This interactive installation is called Positronic Neural Net by Russ RuBert. The frames are fabricated aluminum filled with fragments of found neon that are wired to motion sensors, so that different segments of neon light up in response to people walking around them.
We had about a minute to take photos with all the neon completely lit last night — after they are plugged in, the neon goes on all at once. Then the motions sensors warm up, and it’s difficult to keep everything lit at once with only one person.
I tried running around, but couldn’t run fast enough to keep everything lit.
The inspiration behind the work is how thoughts, ideas, memories, and dream images spark and fire in different parts of the brain. Sometimes it’s obvious what’s setting off the neon as in someone walking directly by. Other times it’s mysterious – clouds move or something moves far across the room. The sensors took lots of work to adjust for these kind of effects, not to mention all the complicated electrical wiring.

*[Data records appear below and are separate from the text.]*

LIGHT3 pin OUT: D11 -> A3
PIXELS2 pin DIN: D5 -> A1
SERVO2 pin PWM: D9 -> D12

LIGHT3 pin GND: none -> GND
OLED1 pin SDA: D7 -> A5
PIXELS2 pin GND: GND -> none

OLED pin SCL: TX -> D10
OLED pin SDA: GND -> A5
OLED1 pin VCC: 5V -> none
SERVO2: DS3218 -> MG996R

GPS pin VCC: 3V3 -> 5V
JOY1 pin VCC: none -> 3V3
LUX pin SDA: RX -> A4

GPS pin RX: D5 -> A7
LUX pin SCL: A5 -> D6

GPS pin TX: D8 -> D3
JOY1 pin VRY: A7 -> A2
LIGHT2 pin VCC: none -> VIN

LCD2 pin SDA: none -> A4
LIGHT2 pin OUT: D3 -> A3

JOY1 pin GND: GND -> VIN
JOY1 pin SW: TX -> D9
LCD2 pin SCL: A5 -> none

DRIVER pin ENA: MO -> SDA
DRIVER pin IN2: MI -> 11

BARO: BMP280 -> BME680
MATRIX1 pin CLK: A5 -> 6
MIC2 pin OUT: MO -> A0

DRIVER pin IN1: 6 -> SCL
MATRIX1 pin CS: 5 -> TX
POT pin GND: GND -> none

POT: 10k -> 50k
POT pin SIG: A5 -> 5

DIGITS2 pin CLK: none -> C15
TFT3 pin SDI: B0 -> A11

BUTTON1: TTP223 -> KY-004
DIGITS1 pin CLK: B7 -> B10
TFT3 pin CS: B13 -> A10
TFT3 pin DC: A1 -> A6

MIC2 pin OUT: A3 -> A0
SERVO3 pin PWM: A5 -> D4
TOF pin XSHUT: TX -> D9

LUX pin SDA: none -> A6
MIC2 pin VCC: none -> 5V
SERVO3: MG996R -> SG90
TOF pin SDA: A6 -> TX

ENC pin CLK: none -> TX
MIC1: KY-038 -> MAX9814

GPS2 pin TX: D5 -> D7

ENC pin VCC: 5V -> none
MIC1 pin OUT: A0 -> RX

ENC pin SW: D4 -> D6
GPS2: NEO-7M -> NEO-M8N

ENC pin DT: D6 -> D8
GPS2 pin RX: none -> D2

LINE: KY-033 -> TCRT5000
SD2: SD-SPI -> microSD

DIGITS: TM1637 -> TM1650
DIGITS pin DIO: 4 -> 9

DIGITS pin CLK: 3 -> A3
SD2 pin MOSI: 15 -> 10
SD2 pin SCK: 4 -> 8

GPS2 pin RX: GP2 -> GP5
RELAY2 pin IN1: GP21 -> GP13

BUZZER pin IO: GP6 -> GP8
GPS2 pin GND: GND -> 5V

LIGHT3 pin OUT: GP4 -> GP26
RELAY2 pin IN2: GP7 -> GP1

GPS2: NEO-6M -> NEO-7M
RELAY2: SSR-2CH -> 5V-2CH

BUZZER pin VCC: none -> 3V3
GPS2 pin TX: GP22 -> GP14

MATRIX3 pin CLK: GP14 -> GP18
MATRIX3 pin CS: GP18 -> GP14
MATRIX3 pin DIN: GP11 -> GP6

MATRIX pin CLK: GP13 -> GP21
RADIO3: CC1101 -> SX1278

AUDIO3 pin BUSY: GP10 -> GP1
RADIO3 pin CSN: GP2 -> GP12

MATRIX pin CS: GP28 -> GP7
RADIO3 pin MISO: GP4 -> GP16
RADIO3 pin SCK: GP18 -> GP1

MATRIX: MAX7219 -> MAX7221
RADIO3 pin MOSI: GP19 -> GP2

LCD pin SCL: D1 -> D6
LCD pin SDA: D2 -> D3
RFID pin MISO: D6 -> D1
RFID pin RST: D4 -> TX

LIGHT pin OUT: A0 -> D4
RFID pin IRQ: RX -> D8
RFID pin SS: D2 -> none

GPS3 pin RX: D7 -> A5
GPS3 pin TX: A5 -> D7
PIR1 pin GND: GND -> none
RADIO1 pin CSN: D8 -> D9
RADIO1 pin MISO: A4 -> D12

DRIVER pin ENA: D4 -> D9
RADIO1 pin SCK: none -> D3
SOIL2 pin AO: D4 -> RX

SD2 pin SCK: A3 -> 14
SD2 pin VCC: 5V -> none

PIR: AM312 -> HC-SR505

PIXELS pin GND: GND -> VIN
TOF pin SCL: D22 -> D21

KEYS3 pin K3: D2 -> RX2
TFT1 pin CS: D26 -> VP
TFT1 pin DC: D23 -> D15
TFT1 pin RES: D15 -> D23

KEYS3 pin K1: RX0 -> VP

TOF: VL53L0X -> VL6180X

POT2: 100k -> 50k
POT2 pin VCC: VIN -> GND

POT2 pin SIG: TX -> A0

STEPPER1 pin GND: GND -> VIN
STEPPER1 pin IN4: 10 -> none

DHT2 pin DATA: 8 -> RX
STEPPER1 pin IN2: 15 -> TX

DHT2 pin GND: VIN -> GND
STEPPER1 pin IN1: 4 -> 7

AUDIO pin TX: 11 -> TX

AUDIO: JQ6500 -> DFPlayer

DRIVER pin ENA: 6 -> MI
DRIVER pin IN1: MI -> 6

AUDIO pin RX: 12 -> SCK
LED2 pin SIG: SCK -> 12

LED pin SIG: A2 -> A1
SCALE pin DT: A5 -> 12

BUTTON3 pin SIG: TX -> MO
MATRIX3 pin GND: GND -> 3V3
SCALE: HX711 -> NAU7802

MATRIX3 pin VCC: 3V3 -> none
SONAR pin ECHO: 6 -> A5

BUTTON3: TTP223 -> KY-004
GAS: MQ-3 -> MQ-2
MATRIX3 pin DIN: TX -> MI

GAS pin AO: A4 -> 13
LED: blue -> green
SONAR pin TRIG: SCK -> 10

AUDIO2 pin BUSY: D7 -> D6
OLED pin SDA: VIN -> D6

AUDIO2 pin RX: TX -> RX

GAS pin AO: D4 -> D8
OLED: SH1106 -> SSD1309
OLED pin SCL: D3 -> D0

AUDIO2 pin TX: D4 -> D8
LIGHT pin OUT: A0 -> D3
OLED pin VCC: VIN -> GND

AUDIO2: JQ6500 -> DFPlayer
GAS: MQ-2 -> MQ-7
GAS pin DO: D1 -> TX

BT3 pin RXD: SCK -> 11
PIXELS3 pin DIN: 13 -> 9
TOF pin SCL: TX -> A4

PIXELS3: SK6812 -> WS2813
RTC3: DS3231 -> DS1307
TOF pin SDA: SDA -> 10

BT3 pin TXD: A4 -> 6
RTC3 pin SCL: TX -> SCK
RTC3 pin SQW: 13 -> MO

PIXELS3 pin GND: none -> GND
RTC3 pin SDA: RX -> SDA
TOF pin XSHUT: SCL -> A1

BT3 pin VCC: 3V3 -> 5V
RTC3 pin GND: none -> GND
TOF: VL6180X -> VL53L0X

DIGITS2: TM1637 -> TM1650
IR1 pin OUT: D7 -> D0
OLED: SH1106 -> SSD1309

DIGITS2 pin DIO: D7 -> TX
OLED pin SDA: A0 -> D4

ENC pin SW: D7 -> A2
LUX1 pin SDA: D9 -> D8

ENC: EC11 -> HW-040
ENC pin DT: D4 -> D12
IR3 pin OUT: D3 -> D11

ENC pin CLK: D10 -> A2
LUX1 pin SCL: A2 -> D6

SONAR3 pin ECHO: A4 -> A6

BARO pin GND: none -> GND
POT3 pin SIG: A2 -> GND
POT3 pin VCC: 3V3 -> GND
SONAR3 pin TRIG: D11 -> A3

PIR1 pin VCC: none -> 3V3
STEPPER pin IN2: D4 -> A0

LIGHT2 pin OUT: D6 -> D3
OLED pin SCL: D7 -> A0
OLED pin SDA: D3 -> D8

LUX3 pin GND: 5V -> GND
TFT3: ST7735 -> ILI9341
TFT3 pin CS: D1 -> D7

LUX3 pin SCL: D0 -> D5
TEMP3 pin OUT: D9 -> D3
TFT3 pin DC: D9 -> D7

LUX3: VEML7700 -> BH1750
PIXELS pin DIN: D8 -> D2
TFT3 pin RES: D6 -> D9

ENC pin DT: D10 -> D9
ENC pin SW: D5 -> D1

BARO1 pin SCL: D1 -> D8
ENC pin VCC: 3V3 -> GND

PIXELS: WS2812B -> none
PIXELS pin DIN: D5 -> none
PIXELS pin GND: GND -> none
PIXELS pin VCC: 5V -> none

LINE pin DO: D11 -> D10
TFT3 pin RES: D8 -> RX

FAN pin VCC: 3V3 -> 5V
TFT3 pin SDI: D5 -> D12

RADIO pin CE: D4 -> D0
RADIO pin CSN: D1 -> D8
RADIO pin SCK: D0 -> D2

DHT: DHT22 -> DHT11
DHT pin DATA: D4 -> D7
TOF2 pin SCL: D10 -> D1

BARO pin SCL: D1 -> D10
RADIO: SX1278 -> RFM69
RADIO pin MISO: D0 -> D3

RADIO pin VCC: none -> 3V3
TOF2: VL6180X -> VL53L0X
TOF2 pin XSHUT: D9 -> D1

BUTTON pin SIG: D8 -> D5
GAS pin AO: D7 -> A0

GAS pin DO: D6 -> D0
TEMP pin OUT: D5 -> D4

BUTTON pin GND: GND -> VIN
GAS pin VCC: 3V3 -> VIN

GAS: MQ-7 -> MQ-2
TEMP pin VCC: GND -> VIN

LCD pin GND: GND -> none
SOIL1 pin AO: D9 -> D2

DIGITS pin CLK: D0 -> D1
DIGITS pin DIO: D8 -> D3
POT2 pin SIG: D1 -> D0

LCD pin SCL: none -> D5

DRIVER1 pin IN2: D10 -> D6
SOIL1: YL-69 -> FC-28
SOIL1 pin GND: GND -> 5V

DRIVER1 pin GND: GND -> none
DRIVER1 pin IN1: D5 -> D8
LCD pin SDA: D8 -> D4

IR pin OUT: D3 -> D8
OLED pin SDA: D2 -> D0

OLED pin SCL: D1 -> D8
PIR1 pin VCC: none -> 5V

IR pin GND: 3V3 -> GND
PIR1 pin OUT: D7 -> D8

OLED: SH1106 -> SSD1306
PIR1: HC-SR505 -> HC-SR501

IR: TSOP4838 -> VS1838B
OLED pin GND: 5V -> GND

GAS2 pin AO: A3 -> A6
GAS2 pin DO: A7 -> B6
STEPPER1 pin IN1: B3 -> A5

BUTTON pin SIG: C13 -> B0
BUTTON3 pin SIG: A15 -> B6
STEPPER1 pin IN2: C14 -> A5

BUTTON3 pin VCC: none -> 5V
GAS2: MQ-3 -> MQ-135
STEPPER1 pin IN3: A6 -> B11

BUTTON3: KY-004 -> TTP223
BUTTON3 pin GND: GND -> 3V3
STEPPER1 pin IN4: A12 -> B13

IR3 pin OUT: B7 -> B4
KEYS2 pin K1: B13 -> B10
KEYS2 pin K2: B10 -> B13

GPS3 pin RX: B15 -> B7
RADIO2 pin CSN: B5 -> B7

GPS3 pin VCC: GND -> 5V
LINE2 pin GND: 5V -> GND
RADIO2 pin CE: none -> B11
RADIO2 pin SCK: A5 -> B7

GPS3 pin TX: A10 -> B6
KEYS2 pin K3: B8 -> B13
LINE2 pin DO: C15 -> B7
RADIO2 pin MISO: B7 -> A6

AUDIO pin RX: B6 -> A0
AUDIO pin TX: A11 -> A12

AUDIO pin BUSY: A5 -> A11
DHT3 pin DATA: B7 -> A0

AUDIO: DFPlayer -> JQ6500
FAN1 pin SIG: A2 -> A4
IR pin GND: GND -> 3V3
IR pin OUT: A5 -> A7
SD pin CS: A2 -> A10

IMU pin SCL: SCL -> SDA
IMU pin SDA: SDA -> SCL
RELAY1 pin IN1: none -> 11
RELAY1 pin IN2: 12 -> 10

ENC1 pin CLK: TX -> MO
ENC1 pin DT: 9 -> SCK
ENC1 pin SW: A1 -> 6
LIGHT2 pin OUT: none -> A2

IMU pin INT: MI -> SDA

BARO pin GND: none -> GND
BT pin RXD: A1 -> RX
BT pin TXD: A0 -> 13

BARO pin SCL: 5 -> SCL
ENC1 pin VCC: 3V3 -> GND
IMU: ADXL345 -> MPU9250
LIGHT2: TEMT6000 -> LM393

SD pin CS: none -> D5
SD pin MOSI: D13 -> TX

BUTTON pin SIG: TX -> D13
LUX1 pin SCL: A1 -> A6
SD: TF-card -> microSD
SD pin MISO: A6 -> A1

I was a big help unloading, cleaning and setting up the parts, yes the grunt work! Neon is so fragile — but I didn’t break a piece! But then Russ had to do all the tricky stuff alone, so I had lots of time to sit around the museum, drinking gallons of cappacino and surf on their high-speed internet. Now I’m just hanging around waiting for the reception to start. It’s going to be fun to see how it works with lots of people.